■ TASK TO CARRY OUT ■
Return only the stretch of the material below that begins with the line containing "Connecting to public.boxcloud.com" and ends with the line containing "2020-01-15 23:30:48 (48.5", exactly; both of those lines belong to it.

BEGIN

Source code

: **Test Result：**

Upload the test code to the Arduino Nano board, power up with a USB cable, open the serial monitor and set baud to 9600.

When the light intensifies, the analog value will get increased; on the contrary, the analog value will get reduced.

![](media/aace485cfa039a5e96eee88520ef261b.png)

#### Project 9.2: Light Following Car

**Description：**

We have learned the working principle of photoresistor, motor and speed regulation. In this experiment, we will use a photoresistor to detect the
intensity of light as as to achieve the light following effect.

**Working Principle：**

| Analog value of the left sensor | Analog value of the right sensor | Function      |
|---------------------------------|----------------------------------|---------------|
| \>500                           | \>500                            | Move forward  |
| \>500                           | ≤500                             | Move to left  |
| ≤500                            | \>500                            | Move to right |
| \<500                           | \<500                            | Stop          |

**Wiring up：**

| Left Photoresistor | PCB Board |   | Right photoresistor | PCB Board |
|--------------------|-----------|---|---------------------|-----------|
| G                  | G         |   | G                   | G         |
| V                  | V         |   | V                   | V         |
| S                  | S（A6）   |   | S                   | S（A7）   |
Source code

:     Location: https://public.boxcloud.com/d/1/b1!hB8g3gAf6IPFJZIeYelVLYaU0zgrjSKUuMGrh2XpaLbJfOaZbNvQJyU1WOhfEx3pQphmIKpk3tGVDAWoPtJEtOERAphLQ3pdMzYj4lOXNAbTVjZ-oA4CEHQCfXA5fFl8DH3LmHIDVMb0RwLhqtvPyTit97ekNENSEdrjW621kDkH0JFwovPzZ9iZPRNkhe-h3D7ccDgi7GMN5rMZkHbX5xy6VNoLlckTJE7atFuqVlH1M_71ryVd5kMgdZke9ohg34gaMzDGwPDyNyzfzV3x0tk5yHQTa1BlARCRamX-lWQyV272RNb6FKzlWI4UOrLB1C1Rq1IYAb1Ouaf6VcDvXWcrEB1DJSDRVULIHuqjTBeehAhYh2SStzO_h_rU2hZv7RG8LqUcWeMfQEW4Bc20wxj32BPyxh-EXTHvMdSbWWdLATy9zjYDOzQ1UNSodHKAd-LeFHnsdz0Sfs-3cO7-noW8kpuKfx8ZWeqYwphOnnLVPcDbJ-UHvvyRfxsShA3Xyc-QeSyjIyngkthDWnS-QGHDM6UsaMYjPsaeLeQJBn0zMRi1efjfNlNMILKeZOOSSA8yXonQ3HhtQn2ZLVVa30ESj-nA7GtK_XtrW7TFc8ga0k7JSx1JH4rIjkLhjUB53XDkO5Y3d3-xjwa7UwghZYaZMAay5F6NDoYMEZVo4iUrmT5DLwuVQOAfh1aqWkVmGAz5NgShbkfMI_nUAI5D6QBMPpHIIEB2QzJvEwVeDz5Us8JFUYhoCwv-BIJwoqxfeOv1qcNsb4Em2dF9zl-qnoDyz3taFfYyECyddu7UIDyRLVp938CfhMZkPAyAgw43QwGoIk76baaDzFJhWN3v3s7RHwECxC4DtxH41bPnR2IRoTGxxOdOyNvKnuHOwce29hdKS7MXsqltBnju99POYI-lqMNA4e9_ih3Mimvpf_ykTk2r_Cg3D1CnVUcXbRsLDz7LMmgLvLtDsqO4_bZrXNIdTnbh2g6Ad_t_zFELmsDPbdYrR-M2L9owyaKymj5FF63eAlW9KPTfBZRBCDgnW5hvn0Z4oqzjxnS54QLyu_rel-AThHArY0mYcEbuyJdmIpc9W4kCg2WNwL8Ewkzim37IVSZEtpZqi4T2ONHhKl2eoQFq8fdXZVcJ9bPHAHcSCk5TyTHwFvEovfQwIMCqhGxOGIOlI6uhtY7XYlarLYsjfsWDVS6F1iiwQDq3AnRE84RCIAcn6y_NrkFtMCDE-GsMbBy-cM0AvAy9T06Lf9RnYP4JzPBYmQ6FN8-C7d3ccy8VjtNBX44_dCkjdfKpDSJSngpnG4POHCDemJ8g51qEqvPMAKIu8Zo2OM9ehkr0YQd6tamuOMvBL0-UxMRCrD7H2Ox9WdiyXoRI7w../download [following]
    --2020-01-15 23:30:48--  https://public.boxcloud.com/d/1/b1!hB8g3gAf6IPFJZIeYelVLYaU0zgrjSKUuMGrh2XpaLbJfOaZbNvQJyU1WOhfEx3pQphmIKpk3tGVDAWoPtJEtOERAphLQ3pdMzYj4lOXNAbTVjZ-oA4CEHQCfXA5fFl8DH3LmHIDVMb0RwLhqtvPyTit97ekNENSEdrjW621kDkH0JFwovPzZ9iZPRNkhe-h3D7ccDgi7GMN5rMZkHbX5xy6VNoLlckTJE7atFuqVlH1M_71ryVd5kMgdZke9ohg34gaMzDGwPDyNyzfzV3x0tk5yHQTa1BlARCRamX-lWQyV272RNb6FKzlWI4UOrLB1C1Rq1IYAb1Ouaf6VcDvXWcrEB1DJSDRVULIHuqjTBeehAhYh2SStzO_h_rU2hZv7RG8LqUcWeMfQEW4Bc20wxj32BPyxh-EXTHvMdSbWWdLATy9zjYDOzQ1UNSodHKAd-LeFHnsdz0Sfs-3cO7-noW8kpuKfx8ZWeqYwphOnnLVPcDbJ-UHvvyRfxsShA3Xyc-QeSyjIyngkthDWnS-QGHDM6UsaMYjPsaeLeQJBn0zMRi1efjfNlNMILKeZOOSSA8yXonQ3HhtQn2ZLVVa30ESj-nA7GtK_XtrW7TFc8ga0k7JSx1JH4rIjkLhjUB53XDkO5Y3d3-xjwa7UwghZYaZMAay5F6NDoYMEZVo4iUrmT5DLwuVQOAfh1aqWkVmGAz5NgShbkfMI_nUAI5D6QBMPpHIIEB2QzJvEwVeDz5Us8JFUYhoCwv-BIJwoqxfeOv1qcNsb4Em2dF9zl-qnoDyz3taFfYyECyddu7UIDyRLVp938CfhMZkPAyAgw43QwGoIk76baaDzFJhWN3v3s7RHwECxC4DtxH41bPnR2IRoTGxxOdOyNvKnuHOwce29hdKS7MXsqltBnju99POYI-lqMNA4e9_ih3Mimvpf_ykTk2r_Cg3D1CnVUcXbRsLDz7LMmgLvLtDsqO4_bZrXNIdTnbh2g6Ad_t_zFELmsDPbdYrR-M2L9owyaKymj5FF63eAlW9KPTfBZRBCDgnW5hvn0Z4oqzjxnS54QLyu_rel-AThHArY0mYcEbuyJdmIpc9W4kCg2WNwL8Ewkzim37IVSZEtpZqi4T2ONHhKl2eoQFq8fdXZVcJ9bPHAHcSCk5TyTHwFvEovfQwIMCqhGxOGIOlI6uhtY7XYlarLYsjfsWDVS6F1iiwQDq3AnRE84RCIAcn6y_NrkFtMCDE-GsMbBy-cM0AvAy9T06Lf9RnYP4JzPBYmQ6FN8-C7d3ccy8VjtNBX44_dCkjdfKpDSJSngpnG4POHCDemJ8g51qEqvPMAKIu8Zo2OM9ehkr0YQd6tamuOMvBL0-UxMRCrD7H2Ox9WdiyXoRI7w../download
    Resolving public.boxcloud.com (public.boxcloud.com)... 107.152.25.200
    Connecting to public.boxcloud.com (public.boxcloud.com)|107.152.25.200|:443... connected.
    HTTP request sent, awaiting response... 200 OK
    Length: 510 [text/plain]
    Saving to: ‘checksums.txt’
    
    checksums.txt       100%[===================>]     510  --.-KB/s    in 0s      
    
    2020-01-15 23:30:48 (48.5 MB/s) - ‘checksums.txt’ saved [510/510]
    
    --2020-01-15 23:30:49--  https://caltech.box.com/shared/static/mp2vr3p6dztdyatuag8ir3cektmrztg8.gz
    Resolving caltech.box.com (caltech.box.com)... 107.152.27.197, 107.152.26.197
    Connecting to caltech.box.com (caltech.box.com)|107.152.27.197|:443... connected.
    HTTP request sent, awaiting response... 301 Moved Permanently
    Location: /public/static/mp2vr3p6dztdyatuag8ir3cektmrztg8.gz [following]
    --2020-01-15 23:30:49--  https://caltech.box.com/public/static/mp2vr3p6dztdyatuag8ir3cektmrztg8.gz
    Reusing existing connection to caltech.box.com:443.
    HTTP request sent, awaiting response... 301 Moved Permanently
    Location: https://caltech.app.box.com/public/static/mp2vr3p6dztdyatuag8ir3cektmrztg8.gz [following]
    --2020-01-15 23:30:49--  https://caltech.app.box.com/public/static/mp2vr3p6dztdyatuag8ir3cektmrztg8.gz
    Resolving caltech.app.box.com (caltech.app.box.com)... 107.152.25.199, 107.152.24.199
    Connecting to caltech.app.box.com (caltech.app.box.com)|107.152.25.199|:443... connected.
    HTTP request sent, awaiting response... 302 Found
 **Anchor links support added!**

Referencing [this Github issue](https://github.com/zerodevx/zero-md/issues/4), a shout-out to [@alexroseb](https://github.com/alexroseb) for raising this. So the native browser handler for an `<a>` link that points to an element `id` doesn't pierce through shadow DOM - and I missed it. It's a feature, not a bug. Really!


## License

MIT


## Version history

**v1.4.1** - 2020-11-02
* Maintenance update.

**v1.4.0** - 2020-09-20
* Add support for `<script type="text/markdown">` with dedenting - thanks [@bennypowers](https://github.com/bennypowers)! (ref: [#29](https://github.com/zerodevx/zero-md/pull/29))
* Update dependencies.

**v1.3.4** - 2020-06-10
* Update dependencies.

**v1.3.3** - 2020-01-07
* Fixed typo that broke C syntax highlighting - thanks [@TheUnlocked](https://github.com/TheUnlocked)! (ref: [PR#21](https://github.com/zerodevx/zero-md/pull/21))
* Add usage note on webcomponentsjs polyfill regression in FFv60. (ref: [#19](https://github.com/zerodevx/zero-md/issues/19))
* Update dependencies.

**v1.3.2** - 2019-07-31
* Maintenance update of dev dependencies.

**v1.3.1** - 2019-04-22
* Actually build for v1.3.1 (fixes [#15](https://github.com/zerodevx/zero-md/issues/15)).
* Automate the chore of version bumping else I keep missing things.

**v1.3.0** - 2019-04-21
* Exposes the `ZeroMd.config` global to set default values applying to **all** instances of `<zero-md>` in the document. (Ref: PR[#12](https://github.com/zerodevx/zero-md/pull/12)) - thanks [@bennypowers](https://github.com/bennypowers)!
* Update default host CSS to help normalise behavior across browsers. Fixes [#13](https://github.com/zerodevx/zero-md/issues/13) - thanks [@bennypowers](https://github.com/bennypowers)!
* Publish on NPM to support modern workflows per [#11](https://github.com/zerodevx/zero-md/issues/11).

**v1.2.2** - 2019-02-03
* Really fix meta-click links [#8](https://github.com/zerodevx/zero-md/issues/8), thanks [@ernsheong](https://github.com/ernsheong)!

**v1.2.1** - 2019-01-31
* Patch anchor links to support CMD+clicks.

END

■ EXERCISE OUTPUT ■
    Connecting to public.boxcloud.com (public.boxcloud.com)|107.152.25.200|:443... connected.
    HTTP request sent, awaiting response... 200 OK
    Length: 510 [text/plain]
    Saving to: ‘checksums.txt’
    
    checksums.txt       100%[===================>]     510  --.-KB/s    in 0s      
    
    2020-01-15 23:30:48 (48.5 MB/s) - ‘checksums.txt’ saved [510/510]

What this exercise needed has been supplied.